The Automobile Association (AA) has warned South Africans about a record high fuel price increase coming in April. The Central Energy Fund’s mid-month fuel data release prompted AA’s comment.
Fuel prices may reach R24/l for petrol says AA
The AA noted on Wednesday, 16 March, that the latest information available has projected that fuel prices could reach up to R24/l for petrol and R23.60 for diesel. The current data available shows that 95 octane petrol is set to increase by R2.5/l.
93 octane petrol is expected to rise by R2.07/l, illuminating paraffin is projected to climb by R2.5/l while diesel is expected to increase by between R2.94/l and R3.08/l.
AA says this is the highest in SA’s history
The AA stated that these will be the highest increases in fuel prices in the history of South Africa. Not only will this have major ramifications but the economy as a whole will be undoubtedly impacted.
“We must note, though, that this is the mid-month outlook, and oil prices are, for the moment, see-sawing significantly so there may yet be some relief before the official adjustment by the Department of Mineral Resources and Energy is made going into April,” said the AA.
International oil prices continue to impact the globe
International oil prices have skyrocketed in the past weeks due to the ongoing conflict between Ukraine and Russia. IOL reports that Russia is the third top crude oil producer in the world.

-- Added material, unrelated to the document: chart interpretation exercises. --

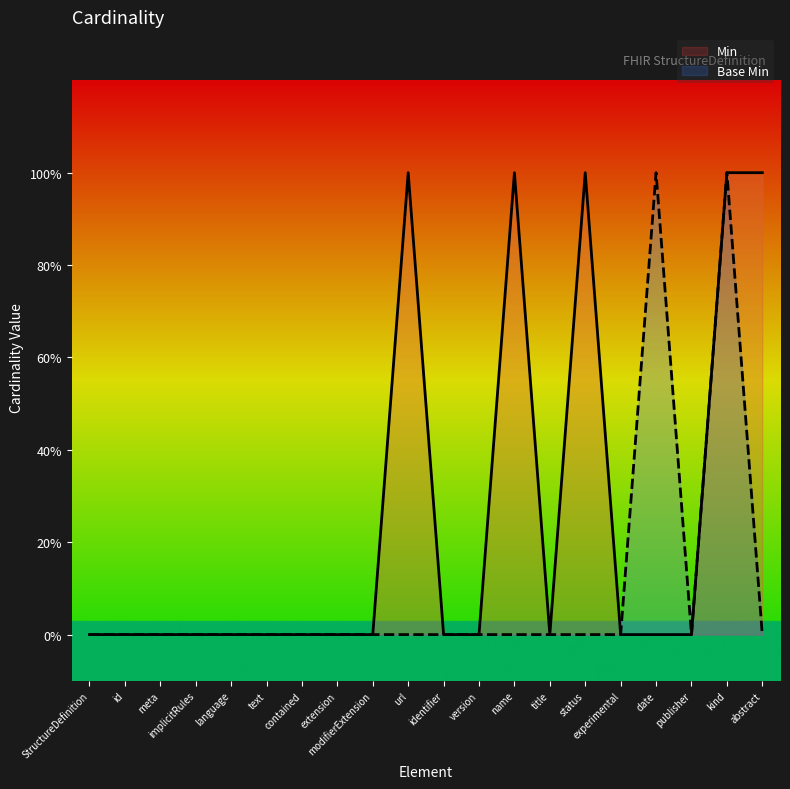

How many interior local peaks (higher than both neighbors) does the data have?

2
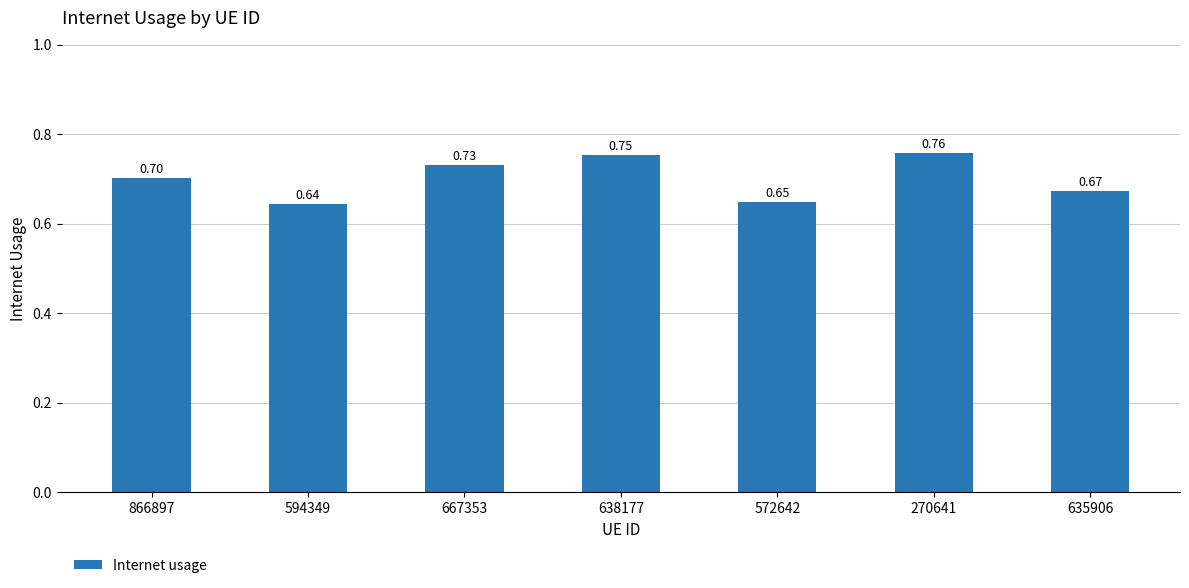

How many categories are shown in the chart?

7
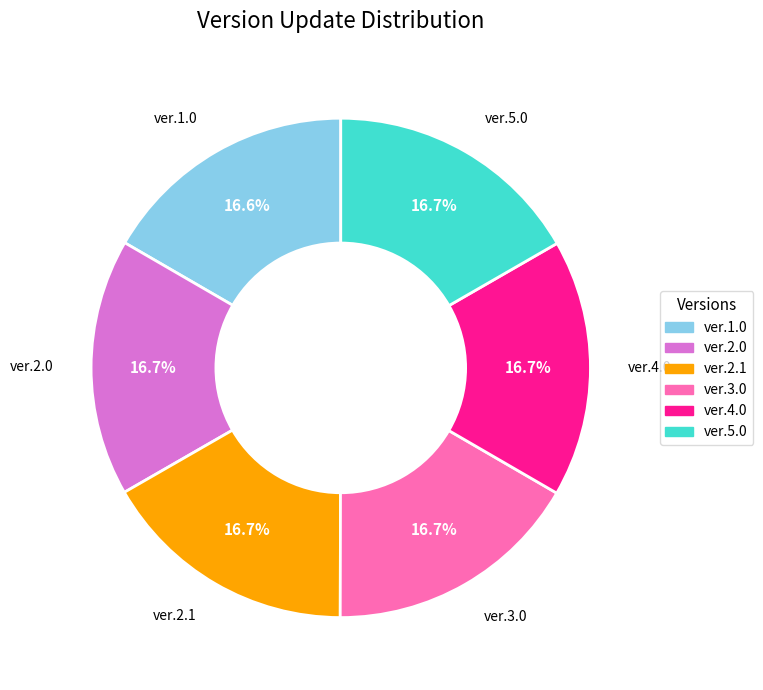

Is ver.2.1 the majority of the pie?

No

The AA explained that the increase in oil prices contributes about 98% to the predicted hikes. The rand contributes to the other 2%. The rand reportedly stabilised to R15.01 to the US dollar as of 16 March 2022.
The AA revealed that the rand’s value against the US dollar has a nominal impact on the South African fuel price. The association further explained that the globe is seeing record-high fuel prices which will impact every market.
Consumers are advised to brace themselves
It added that there is not much that can be done to stop the dramatic impact.
“Locally there is little to cushion the blow for millions of South Africans who are struggling to cope with a fragile economy which is hurting their personal financial situation. Consumers should brace themselves and prepare for what is likely to be a long winter if the conflict in Ukraine is drawn out.”